Der drogensüchtige Jugendliche Peter liest seiner kleinen Schwester "Gute-Nacht"-Geschichten vor - das ist im Groben der Plot von Olaf Ittenbachs zweitem Film "The Burning Moon". Dabei werden die beiden schaurigen Geschichten "Julia`s Love" und "The Purity" für den Zuschauer detailliert visualisiert: In "Julia`s Love" geht es um einen entsprungenen Irren, der sich in das Mädchen Julia verliebt, was selbstredend kein gutes Ende nehmen kann - vor allem nicht für Julias Familie; "The Purity" handelt von einem satanistischen Pfarrer, der seine Gemeinde (bevorzugt den weiblichen Anteil) für Opfergaben an den Teufel dezimiert.
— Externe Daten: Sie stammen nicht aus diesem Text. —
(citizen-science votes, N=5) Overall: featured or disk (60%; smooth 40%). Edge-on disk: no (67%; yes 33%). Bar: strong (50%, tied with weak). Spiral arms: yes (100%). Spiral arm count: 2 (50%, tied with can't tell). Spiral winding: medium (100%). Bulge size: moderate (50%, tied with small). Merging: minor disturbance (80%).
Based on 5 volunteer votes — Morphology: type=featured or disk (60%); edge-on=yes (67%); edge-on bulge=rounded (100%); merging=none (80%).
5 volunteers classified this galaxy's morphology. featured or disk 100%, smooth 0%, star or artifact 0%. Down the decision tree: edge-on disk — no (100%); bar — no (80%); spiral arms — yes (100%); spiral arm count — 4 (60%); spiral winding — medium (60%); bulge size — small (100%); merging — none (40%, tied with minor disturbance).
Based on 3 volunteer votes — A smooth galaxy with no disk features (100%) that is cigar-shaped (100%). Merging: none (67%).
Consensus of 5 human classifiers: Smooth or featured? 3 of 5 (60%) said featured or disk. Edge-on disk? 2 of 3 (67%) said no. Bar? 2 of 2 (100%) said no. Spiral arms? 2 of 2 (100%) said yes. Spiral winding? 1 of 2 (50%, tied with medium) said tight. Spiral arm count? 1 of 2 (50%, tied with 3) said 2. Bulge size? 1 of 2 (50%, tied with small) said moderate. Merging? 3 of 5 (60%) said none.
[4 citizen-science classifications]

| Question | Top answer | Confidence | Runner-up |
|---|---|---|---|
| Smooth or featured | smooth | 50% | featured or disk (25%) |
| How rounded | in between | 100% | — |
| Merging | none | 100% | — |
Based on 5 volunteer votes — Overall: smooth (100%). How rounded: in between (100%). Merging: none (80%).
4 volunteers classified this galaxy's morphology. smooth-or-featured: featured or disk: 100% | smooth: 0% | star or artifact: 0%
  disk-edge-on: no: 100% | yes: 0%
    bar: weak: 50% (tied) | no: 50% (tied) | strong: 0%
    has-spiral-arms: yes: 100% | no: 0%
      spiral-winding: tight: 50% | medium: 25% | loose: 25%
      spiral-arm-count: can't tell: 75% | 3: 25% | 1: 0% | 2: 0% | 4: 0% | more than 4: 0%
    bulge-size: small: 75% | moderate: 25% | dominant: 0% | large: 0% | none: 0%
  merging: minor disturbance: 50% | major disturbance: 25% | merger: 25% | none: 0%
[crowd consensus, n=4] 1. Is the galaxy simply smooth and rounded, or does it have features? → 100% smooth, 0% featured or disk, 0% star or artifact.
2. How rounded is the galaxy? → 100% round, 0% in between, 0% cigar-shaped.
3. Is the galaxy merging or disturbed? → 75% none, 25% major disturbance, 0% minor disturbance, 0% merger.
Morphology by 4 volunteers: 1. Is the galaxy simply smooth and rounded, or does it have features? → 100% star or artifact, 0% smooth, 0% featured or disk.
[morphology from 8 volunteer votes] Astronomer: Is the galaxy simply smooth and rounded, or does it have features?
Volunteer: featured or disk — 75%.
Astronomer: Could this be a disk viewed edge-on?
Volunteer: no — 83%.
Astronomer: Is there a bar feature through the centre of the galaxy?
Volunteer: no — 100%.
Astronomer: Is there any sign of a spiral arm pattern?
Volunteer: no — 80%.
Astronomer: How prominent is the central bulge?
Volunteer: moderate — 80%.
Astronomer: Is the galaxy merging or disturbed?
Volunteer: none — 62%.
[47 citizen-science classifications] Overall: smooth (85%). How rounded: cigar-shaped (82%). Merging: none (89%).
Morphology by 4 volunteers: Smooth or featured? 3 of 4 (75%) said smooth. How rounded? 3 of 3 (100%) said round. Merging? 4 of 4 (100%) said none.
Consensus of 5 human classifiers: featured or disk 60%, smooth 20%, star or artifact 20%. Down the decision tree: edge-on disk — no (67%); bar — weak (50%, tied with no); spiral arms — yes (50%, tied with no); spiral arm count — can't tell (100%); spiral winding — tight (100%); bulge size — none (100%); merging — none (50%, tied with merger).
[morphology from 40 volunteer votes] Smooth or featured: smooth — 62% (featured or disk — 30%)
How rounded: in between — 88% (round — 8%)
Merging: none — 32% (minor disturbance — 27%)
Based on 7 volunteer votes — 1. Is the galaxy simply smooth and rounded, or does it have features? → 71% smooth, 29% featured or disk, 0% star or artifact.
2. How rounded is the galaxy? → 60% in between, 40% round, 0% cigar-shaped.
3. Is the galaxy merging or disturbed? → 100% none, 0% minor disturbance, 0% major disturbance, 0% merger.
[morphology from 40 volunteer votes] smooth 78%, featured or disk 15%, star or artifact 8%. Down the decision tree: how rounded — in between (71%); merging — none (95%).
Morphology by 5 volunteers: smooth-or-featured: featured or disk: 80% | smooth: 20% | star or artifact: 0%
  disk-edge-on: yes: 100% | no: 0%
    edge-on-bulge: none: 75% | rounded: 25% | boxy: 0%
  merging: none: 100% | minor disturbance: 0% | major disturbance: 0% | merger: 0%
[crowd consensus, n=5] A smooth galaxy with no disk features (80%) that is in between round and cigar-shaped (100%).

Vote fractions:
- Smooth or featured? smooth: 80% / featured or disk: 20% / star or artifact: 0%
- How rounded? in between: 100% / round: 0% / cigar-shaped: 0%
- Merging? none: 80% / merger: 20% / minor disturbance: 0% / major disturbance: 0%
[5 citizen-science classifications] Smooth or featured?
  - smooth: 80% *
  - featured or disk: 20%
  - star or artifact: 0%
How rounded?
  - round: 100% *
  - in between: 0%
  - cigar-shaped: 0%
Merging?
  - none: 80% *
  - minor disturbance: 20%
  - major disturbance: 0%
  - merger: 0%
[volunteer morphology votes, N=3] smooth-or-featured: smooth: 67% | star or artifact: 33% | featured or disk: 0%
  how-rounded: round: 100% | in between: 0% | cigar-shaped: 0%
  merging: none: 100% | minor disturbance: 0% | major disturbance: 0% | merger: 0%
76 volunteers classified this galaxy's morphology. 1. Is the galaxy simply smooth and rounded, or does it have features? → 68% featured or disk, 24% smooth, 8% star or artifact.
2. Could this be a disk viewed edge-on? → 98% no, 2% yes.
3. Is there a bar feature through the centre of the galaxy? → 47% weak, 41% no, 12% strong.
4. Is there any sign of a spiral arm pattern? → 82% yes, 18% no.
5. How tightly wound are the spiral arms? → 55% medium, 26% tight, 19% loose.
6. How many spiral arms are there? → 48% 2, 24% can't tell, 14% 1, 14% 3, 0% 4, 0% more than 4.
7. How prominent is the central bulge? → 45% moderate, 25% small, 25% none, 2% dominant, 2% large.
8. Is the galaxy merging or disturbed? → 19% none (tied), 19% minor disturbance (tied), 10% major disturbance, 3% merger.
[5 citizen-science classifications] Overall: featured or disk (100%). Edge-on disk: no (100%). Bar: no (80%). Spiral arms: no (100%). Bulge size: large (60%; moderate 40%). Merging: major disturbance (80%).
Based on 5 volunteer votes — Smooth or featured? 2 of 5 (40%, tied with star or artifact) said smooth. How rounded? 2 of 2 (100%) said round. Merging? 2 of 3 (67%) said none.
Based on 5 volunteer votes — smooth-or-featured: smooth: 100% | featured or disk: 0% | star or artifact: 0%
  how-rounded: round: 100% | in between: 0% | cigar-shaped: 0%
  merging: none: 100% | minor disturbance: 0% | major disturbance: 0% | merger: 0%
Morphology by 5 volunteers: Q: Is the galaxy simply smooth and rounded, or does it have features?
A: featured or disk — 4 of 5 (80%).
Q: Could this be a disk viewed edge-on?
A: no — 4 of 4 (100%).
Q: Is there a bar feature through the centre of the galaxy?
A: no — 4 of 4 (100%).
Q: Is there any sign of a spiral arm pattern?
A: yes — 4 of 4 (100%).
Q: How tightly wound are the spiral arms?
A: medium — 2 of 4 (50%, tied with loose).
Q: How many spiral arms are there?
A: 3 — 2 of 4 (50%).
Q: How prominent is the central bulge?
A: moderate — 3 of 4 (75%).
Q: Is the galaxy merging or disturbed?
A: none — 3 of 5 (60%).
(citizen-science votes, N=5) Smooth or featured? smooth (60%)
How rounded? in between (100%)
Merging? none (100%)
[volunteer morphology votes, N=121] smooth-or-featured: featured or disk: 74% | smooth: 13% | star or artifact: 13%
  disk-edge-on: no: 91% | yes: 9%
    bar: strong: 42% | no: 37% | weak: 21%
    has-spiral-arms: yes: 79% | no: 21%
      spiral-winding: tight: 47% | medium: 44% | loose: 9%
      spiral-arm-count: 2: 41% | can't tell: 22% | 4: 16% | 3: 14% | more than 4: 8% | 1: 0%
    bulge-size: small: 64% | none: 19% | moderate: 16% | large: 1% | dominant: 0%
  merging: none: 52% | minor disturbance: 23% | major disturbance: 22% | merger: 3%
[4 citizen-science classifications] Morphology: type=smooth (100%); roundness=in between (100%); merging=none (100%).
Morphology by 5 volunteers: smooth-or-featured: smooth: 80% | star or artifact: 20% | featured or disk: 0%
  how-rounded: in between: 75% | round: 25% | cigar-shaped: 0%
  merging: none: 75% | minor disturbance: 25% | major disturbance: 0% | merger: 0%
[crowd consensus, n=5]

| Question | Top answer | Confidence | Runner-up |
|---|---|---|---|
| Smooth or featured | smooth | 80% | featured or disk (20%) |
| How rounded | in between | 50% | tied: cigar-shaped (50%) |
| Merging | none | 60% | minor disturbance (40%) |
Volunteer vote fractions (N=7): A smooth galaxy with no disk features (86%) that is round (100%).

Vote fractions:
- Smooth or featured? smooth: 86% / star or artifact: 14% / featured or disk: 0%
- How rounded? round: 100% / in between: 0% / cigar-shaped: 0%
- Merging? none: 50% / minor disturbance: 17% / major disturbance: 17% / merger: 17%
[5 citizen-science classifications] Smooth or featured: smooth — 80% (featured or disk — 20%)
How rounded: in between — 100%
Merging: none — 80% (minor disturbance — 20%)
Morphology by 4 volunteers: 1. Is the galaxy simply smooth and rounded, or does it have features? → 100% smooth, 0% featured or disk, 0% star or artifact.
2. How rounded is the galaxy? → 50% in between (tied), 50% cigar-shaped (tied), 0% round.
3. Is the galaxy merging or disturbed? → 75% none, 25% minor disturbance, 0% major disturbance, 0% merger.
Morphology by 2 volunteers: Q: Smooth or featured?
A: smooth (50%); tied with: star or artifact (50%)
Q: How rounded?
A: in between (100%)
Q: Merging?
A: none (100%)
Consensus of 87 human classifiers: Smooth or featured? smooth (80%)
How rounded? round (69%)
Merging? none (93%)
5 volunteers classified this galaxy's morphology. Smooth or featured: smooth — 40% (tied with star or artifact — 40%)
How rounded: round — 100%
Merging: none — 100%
Die Rahmenhandlung (ACHTUNG: üüübler Spoiler!) endet damit, dass Peter seine Schwester ersticht und anschließend Selbstmord begeht.
Olaf Ittenbach ist, nicht zuletzt seiner Frühwerke wegen, in der internationalen Horrorgemeinde zum Synonym für "blutiges Gematsche" geworden. Bereits mit seinem ersten Streifen "Black Past" untermauerte er seine Zeigefreudigkeit in Sachen Splatter und brachte - zusammen mit einem gewissen Herrn Buttgereit ("Nekromantik") - der deutschen Underground-Horrorfilm-Szene starken Aufwind (Anm.: was zu mal mehr, mal weniger ansehnlichen Auswüchsen führte, u.a. durch Filmemacher wie Schnaas, Bethmann oder Taubert). Wohingegen sein Erstling und sein dritter Film "Premutos" aber (zumindest teilweise) dem Fun-Splatter zuzuordnen sind, nimmt "The Burning Moon" doch eher eine ernstere Position ein: Die Inszenierung ist komplett humorlos, kompromisslos brutal und v.a. mit dem dargelegten Ende (s.o.) obendrein sehr düster und deprimierend. Diese Machart sollte sich auch in späteren Werken wieder zeigen, etwa "Riverplay", "Dard Divorce" oder "Beyond the Limits", während andere Arbeiten wie "Legion of the Dead" oder die beiden "Familienradgeber" wieder mehr Richtung Fun-Splatter bzw. Splatstick tendierten.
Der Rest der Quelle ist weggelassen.